A Times and Sunday Times Book of the Year

A Wall Street Journal Book of the Year

A Spectator Book of the Year

A Times Literary Supplement Book of the Year

A New Yorker Book of the Year

Some called it a craze. To others it was a cult. Join prize-winning historian Kathryn Hughes to discover how Britain fell in love with cats and ushered in a new era.

'Smart, gorgeously written cultural history’ TLS

‘Delightful’ Guardian

‘Excellent’ Spectator

‘Joyous cultural history’ The Times

‘He invented a whole cat world’ declared H. G. Wells of Louis Wain, the Edwardian artist whose anthropomorphic kittens made him a household name. His drawings were irresistible but Catland was more than the creation of one eccentric imagination. It was an attitude – a way of being in society while discreetly refusing to follow its rules.

As cat capitalism boomed in the spectacular Edwardian age, prized animals changed hands for hundreds of pounds and a new industry sprung up to cater for their every need. Cats were no longer basement-dwelling pest-controllers, but stylish cultural subversives, more likely to flaunt a magnificent ruff and a pedigree from Persia. Wherever you found old conventions breaking down, there was a cat at the centre of the storm.

Whether they were flying aeroplanes, sipping champagne or arguing about politics, Wain’s feline cast offered a sly take on the restless and risky culture of the post-Victorian world. No-one experienced these uncertainties more acutely than Wain himself, confined to a mental asylum while creating his most iconic work.
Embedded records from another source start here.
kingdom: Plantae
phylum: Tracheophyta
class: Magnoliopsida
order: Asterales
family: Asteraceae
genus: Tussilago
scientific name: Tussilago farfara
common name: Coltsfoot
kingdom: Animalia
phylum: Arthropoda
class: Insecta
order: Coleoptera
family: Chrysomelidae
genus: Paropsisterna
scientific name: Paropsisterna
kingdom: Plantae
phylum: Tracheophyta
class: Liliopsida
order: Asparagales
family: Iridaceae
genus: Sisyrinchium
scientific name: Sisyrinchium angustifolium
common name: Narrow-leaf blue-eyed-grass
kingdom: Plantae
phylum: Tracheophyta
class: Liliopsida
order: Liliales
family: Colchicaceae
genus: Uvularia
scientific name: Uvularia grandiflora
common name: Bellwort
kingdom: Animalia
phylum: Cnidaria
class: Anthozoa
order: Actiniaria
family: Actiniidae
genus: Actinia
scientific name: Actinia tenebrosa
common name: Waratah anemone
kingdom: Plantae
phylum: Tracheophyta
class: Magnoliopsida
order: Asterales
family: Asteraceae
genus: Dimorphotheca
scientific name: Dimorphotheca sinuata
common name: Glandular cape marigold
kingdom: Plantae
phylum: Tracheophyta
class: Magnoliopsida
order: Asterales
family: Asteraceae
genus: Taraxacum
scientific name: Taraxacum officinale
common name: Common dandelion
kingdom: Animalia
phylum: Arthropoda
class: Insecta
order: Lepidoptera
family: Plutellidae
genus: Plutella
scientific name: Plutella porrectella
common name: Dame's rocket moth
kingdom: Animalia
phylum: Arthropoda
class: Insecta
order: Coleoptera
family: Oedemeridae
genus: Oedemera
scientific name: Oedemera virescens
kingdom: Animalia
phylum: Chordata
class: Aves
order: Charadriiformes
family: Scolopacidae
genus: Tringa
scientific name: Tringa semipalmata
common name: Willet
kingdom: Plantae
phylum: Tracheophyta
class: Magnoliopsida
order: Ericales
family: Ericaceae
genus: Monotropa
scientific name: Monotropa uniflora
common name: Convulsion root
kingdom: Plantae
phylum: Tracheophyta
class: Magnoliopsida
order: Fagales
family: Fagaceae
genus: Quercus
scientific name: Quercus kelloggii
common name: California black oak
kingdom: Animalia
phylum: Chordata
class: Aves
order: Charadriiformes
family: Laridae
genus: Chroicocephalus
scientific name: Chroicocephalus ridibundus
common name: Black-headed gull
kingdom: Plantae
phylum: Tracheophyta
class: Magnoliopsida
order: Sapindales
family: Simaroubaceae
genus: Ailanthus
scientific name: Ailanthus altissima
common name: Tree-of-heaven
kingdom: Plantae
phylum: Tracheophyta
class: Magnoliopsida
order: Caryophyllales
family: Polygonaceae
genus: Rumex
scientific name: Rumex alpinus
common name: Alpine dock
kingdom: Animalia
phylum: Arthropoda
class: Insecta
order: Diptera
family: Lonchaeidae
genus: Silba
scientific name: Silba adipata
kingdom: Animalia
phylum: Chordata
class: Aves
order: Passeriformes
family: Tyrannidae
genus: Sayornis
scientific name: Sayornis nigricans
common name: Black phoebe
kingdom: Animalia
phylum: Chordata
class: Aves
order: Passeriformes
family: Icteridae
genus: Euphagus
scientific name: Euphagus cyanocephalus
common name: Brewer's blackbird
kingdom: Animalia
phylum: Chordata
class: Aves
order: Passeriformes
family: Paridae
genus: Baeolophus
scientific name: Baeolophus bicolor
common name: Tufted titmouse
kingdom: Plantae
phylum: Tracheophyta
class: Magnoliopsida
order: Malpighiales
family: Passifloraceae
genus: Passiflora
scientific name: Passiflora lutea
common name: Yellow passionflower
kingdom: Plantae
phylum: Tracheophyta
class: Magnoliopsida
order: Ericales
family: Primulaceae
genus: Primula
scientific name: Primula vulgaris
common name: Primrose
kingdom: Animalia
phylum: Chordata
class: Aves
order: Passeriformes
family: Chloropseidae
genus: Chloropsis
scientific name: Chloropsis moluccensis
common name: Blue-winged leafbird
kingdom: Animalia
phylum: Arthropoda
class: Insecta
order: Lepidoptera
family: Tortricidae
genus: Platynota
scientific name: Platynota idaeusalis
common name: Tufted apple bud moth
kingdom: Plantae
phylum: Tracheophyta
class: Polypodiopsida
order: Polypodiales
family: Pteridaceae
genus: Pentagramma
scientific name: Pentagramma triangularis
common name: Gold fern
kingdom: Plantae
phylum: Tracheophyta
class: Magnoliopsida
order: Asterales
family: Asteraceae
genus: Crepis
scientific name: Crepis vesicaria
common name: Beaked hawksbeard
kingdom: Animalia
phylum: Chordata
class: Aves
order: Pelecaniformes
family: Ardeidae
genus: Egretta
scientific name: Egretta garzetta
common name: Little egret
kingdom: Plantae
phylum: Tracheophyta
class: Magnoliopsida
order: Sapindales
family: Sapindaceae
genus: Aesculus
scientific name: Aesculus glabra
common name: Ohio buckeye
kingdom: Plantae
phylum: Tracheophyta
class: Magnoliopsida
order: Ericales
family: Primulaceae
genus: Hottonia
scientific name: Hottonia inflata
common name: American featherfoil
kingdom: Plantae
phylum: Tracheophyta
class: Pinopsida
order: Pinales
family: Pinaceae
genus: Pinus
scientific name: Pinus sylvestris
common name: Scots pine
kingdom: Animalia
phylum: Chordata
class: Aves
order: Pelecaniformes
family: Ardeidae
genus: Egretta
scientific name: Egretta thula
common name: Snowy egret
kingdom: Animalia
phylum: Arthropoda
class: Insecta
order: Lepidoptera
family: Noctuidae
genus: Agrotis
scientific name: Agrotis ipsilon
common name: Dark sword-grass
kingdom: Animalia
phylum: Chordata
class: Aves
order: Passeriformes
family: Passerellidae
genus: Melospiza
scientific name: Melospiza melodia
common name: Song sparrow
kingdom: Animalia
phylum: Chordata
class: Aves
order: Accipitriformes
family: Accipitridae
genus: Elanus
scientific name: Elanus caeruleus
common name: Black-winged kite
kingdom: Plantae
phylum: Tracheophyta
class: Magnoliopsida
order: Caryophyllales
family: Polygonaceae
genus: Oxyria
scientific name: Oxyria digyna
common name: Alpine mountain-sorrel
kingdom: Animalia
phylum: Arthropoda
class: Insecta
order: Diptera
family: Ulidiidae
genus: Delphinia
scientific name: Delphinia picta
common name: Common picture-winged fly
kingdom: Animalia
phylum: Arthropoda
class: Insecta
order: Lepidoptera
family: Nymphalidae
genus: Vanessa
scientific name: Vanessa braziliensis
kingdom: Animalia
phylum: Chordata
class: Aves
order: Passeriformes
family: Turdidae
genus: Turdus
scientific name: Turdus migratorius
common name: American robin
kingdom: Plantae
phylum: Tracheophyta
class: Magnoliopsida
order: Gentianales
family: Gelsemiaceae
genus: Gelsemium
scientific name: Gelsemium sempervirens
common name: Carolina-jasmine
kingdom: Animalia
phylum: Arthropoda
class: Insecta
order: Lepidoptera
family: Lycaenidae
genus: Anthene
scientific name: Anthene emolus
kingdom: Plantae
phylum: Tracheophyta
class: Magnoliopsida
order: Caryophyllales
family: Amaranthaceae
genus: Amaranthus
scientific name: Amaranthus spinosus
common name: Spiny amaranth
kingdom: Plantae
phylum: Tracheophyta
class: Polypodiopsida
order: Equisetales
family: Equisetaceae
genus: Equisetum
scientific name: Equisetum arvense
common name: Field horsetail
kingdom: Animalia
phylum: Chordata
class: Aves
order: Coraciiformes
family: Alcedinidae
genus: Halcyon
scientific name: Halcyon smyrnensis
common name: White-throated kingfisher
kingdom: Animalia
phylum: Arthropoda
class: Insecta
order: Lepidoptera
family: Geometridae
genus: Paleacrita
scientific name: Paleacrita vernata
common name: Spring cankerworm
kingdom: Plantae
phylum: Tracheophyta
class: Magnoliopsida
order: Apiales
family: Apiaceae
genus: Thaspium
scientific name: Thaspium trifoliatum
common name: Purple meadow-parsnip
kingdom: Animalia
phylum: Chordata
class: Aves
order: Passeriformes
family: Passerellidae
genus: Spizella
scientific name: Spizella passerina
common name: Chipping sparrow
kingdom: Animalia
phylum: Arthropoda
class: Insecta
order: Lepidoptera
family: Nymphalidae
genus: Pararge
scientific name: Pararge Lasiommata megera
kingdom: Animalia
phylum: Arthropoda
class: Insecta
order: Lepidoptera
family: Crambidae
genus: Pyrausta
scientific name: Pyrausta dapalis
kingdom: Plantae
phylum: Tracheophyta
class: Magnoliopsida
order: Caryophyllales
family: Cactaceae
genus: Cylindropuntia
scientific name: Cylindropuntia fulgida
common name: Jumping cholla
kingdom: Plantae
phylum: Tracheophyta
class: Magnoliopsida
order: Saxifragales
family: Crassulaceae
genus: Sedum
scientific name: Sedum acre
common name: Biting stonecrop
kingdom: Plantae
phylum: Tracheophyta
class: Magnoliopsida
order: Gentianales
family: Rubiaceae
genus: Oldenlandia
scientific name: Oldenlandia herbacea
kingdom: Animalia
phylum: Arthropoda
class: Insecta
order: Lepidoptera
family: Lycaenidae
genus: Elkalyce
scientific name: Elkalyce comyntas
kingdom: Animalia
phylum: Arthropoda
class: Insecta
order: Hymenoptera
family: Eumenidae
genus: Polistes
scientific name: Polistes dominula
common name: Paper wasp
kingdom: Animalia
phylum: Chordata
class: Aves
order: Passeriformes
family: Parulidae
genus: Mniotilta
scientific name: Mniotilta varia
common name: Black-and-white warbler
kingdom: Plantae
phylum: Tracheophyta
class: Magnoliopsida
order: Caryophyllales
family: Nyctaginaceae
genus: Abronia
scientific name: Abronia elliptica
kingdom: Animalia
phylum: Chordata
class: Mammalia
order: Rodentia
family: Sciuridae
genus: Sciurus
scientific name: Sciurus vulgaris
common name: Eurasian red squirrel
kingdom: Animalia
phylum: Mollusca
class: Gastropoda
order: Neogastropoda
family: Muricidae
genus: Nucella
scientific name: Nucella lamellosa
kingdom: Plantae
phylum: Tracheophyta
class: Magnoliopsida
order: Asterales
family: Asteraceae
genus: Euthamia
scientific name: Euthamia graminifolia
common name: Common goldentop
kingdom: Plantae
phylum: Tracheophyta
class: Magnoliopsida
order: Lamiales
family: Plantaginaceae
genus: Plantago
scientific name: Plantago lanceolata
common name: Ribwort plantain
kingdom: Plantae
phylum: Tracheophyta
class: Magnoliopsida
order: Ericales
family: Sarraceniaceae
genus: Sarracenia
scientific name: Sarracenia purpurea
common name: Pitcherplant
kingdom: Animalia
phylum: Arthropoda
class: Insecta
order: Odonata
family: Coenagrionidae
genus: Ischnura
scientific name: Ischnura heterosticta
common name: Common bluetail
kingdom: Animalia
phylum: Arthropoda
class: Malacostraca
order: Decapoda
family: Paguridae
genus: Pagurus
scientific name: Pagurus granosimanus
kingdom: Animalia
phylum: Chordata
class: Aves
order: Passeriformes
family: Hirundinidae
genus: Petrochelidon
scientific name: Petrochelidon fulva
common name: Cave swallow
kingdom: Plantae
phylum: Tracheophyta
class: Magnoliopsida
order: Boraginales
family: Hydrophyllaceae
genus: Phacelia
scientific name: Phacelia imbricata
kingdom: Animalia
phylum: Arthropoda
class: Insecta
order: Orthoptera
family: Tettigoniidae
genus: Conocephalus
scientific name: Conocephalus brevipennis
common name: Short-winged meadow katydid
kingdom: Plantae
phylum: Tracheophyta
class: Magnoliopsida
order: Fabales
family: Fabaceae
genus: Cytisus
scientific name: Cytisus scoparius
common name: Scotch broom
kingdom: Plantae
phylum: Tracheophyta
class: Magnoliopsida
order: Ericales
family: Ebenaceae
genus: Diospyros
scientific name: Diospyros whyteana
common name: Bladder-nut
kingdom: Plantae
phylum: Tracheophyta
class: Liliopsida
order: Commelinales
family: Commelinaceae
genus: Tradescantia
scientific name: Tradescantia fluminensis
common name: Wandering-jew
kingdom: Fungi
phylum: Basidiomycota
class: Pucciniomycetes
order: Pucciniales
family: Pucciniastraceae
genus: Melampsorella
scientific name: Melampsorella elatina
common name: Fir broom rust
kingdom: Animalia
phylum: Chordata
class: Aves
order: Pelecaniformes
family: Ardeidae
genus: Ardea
Catland is a fascinating and fabulous unravelling of our obsession with cats, and the man dedicated to chronicling them.

‘Through humour, elegance and sheer knowledge, Hughes builds something remarkable’ Literary Review

‘If a Louis Wain cat were reading this book, he would raise his topper in tribute’ The Times

Catland is a tour de force of (cat) history: sleek, elegant and razor-sharp when needed’ History Today

‘Excellent … Hughes reveals a fascinating, forgotten aspect of late Victorian and Edwardian Britain: how the British fell in love with felines’ Daily Mail

‘An entertaining and often surprising cultural history … typically delivered in an inviting spirit of delight’ New Yorker

Kathryn Hughes is the prize-winning author of four previous books on Victorian social history, including a biography of Mrs Beeton which was longlisted for the Baillie Gifford Prize and adapted for the BBC. For the past twenty years she has been a literary critic at the Guardian and writes regularly on books, art and culture for the New York Review of Books and the Times Literary Supplement. Kathryn is currently Professor Emerita at the University of East Anglia, and a Fellow of both the Royal Literary Society and the Royal Historical Society.